Nous sommes dans un village, à l'est de l'Europe, dans un pays imaginaire qui pourrait être aussi bien l'Autriche, la Slovénie, la Pologne, pourquoi pas l'Alsace. Peu importe. Très vite l'on comprend que trois mois auparavant, à l'auberge Schloss, a eu lieu un meurtre collectif. La quasi-totalité des hommes du village y ont participé. Sauf Brodeck. Trop différent. Un « autre », on l'a dit, un autre dont le statut au village a quelque chose d'équivoque. La victime de ce meurtre ? Les gens du village l'appelaient dans leur dialecte « Vollaugä » - Yeux pleins - en raison de « son regard qui lui sortait un peu du visage » ; ou encore « De Murmelnër » - le Murmurant - car « il parlait très peu et toujours d'une petite voix qu'on aurait dit un souffle ». Parfois on l'appelait aussi « Mondlich » - Lunaire - « à cause de son air d'être chez nous tout en y étant pas » ; et enfin « Gekamdörhin » - « Celui qui est venu de là-bas ». Mais pour Brodeck, il était tout simplement « De Anderer » - l'Autre - parce qu'en plus d'arriver de nulle part, il avait l'impression que « lui, c'était un peu moi ».

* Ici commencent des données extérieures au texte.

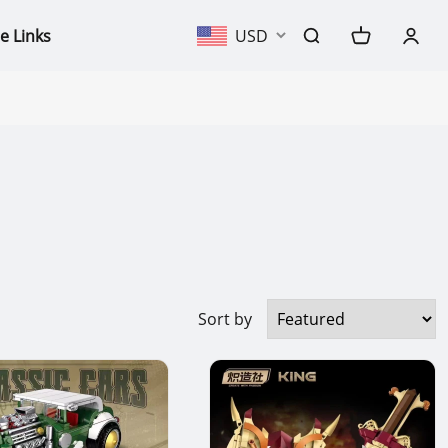
e Links
USD
Sort by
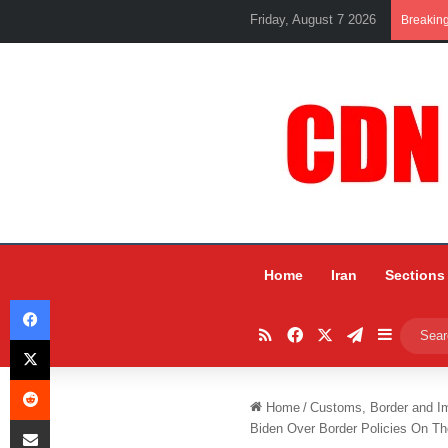
Friday, August 7 2026
Breakin
Home
Iran
Sections
Facebook
RSS
Facebook
X
Telegram
Sidebar
X
Reddit
Home
/
Customs, Border and I
Share via Email
Biden Over Border Policies On T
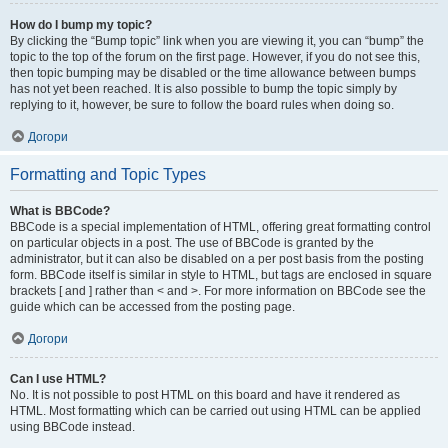
How do I bump my topic?
By clicking the “Bump topic” link when you are viewing it, you can “bump” the
topic to the top of the forum on the first page. However, if you do not see this,
then topic bumping may be disabled or the time allowance between bumps
has not yet been reached. It is also possible to bump the topic simply by
replying to it, however, be sure to follow the board rules when doing so.
Догори
Formatting and Topic Types
What is BBCode?
BBCode is a special implementation of HTML, offering great formatting control
on particular objects in a post. The use of BBCode is granted by the
administrator, but it can also be disabled on a per post basis from the posting
form. BBCode itself is similar in style to HTML, but tags are enclosed in square
brackets [ and ] rather than < and >. For more information on BBCode see the
guide which can be accessed from the posting page.
Догори
Can I use HTML?
No. It is not possible to post HTML on this board and have it rendered as
HTML. Most formatting which can be carried out using HTML can be applied
using BBCode instead.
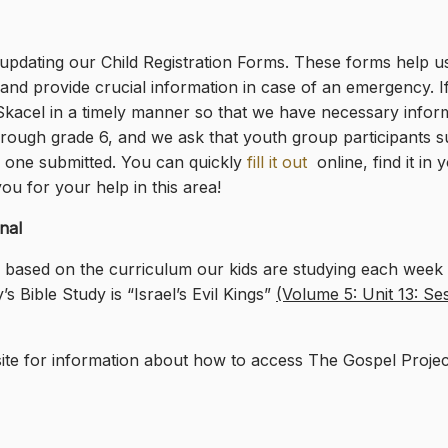
pdating our Child Registration Forms. These forms help us
and provide crucial information in case of an emergency. If
 Skacel in a timely manner so that we have necessary infor
through grade 6, and we ask that youth group participants su
 one submitted. You can quickly
fill it out
online, find it i
ou for your help in this area!
nal
l based on the curriculum our kids are studying each week i
 Bible Study is “Israel’s Evil Kings”
(Volume 5: Unit 13: Se
te for information about how to access The Gospel Proje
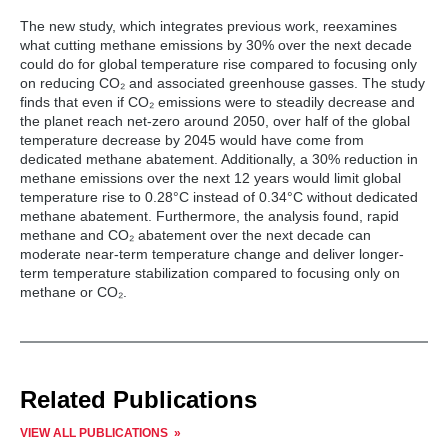
Global Sustainability, University of Maryland.
crucial to limiting temperature increase over the next
The new study, which integrates previous work, reexamines
12 years, helping achieve global climate goals, and
what cutting methane emissions by 30% over the next decade
averting the worst impacts of climate change. Swift
could do for global temperature rise compared to focusing only
action to reduce methane emissions, largely from oil
on reducing CO₂ and associated greenhouse gasses. The study
and gas operations, can slash global methane
finds that even if CO₂ emissions were to steadily decrease and
emissions by over 120 million metric tons in 2030
the planet reach net-zero around 2050, over half of the global
from 2020 levels and achieve an ambitious goal of
temperature decrease by 2045 would have come from
30% methane emissions reductions by 2030 from
dedicated methane abatement. Additionally, a 30% reduction in
2020 levels.
methane emissions over the next 12 years would limit global
temperature rise to 0.28°C instead of 0.34°C without dedicated
A reduction of 120 million metric tons of methane
methane abatement. Furthermore, the analysis found, rapid
corresponds to 3.4 gigatons of carbon dioxide
methane and CO₂ abatement over the next decade can
equivalent over a 100-year timeframe. However, this
moderate near-term temperature change and deliver longer-
understates methane’s actual near-term impact. If
term temperature stabilization compared to focusing only on
we use a more appropriate short-term metric of a
methane or CO₂.
20-year global warming potential (GWP 20),
methane reductions over the next twenty years make
up nearly 50% of the needed emissions progress
until 2030 (accounting for 10 of 21 gigatons carbon
dioxide equivalent using GWP20). GWP20 reflects
the impact of current methane emissions on climate
Related Publications
behavior in the 2030s.
VIEW ALL PUBLICATIONS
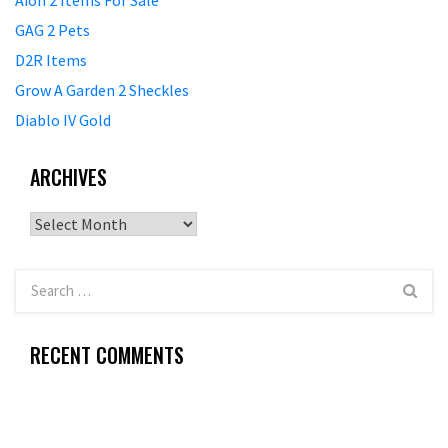
Aion 2 Items For Sale
GAG 2 Pets
D2R Items
Grow A Garden 2 Sheckles
Diablo IV Gold
ARCHIVES
Archives
RECENT COMMENTS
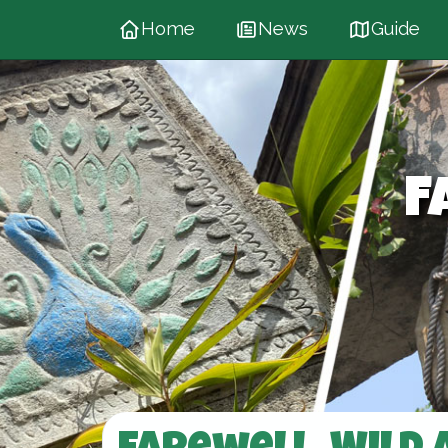
Home
News
Guide
F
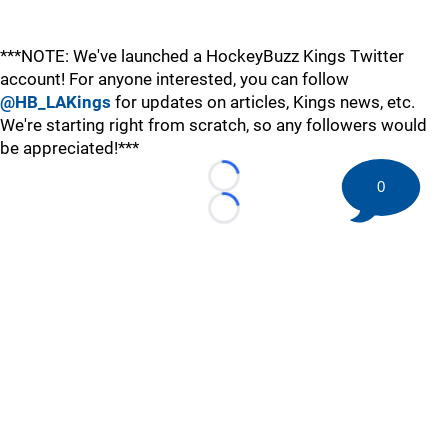
***NOTE: We've launched a HockeyBuzz Kings Twitter
account! For anyone interested, you can follow
@HB_LAKings
for updates on articles, Kings news, etc.
We're starting right from scratch, so any followers would
be appreciated!***
Loading...
0
Loading...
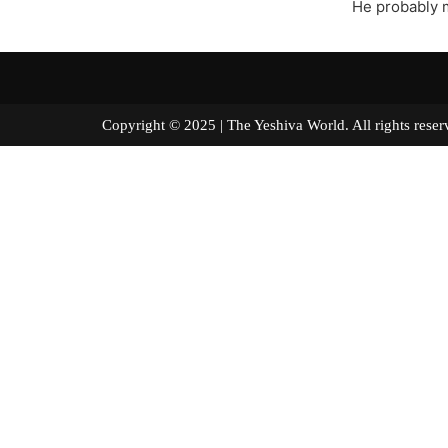
He probably m
Copyright © 2025 | The Yeshiva World. All right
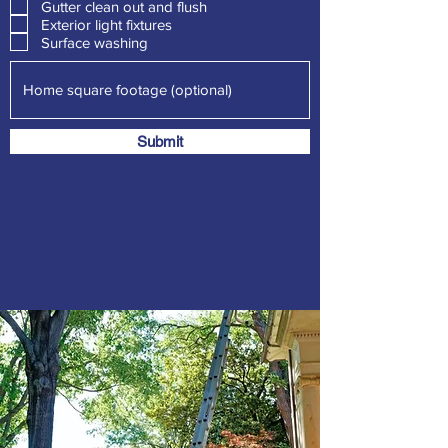
Gutter clean out and flush
u
i
Exterior light fixtures
r
Surface washing
e
d
Submit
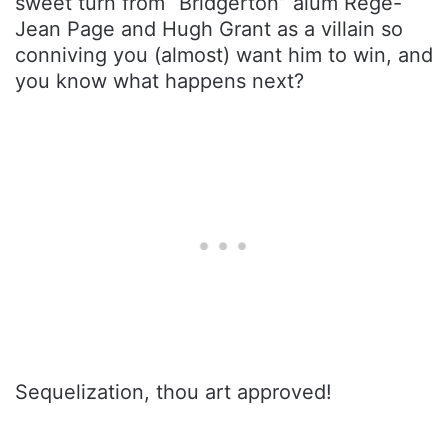
sweet turn from “Bridgerton” alum Rege-
Jean Page and Hugh Grant as a villain so
conniving you (almost) want him to win, and
you know what happens next?
Sequelization, thou art approved!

D'une écriture simple et limpide, formidablement construit, Le Rapport de Brodeck est un magnifique livre - un roman, une fable, peu importe au fond - sur la question de l'altérité. Ni le mot « juif » ni celui de « Shoah » n'y figurent ne serait-ce qu'une seule fois, mais on comprend très vite que la catastrophe qui vient de se produire est bien celle-là ; et que ce que Claudel nous donne à voir, en romancier, c'est bien la « vie » dans les camps d'extermination.

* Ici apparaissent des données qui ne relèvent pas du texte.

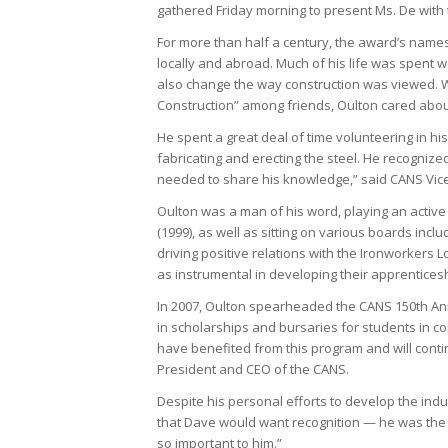
gathered Friday morning to present Ms. De with
For more than half a century, the award’s namesa
locally and abroad. Much of his life was spent wo
also change the way construction was viewed. W
Construction” among friends, Oulton cared abou
He spent a great deal of time volunteering in hi
fabricating and erecting the steel. He recognize
needed to share his knowledge,” said CANS Vice
Oulton was a man of his word, playing an active
(1999), as well as sitting on various boards incl
driving positive relations with the Ironworkers L
as instrumental in developing their apprentices
In 2007, Oulton spearheaded the CANS 150th Ann
in scholarships and bursaries for students in c
have benefited from this program and will conti
President and CEO of the CANS.
Despite his personal efforts to develop the indu
that Dave would want recognition — he was the 
so important to him.”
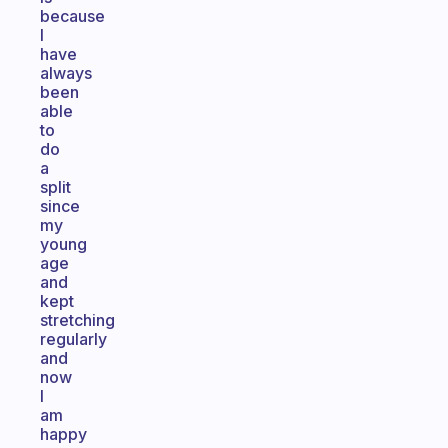
because
I
have
always
been
able
to
do
a
split
since
my
young
age
and
kept
stretching
regularly
and
now
I
am
happy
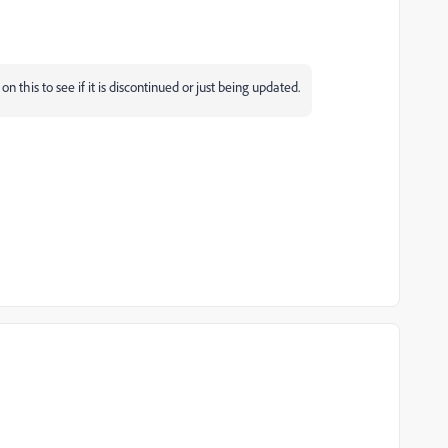
this to see if it is discontinued or just being updated.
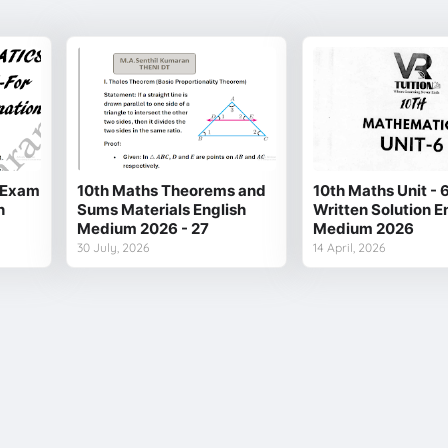
y Exam
10th Maths Theorems and
10th Maths Unit - 
h
Sums Materials English
Written Solution E
Medium 2026 - 27
Medium 2026
30 July, 2026
14 April, 2026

Immense sujet, grande réussite littéraire. De la même manière qu'il notait auparavant, dans des rapports que personne ne lirait, des descriptions de la flore et de la faune locales, Brodeck écrit. Sans cesse, sans esprit de vengeance. « Je resterai toujours quelque part Chien Brodeck, un être qui préfère la poussière à la morsure, et c'est peut-être mieux comme cela », dit-il. Sauf qu'il ne résignera jamais à ne pas faire éclore la vérité, aussi terrible soit-elle. Il écrira jusqu'au bout de l'horreur et, enfin, se sentira « heureux ». Se retournant une derrière fois, il ne verra plus le village, comme s'il avait complètement disparu et, avec lui, les figures, la rivière, les êtres, les douleurs... « De grâce, dit-il à la fin, souvenez-vous. » Nous n'oublierons pas Brodeck. Assurément.

Une dernière chose pour terminer, à l'adresse des parents qui voudraient convaincre leurs grands enfants du bonheur que peut procurer la lecture d'un roman, des enseignants qui cherchent quoi faire lire à leurs élèves : conseillez-leur la lecture du Rapport de Brodeck. Eux aussi, eux surtout, ne l'oublieront pas. « Raconter est un remède sûr », écrivait Primo Levi dans Le Défi de la molécule.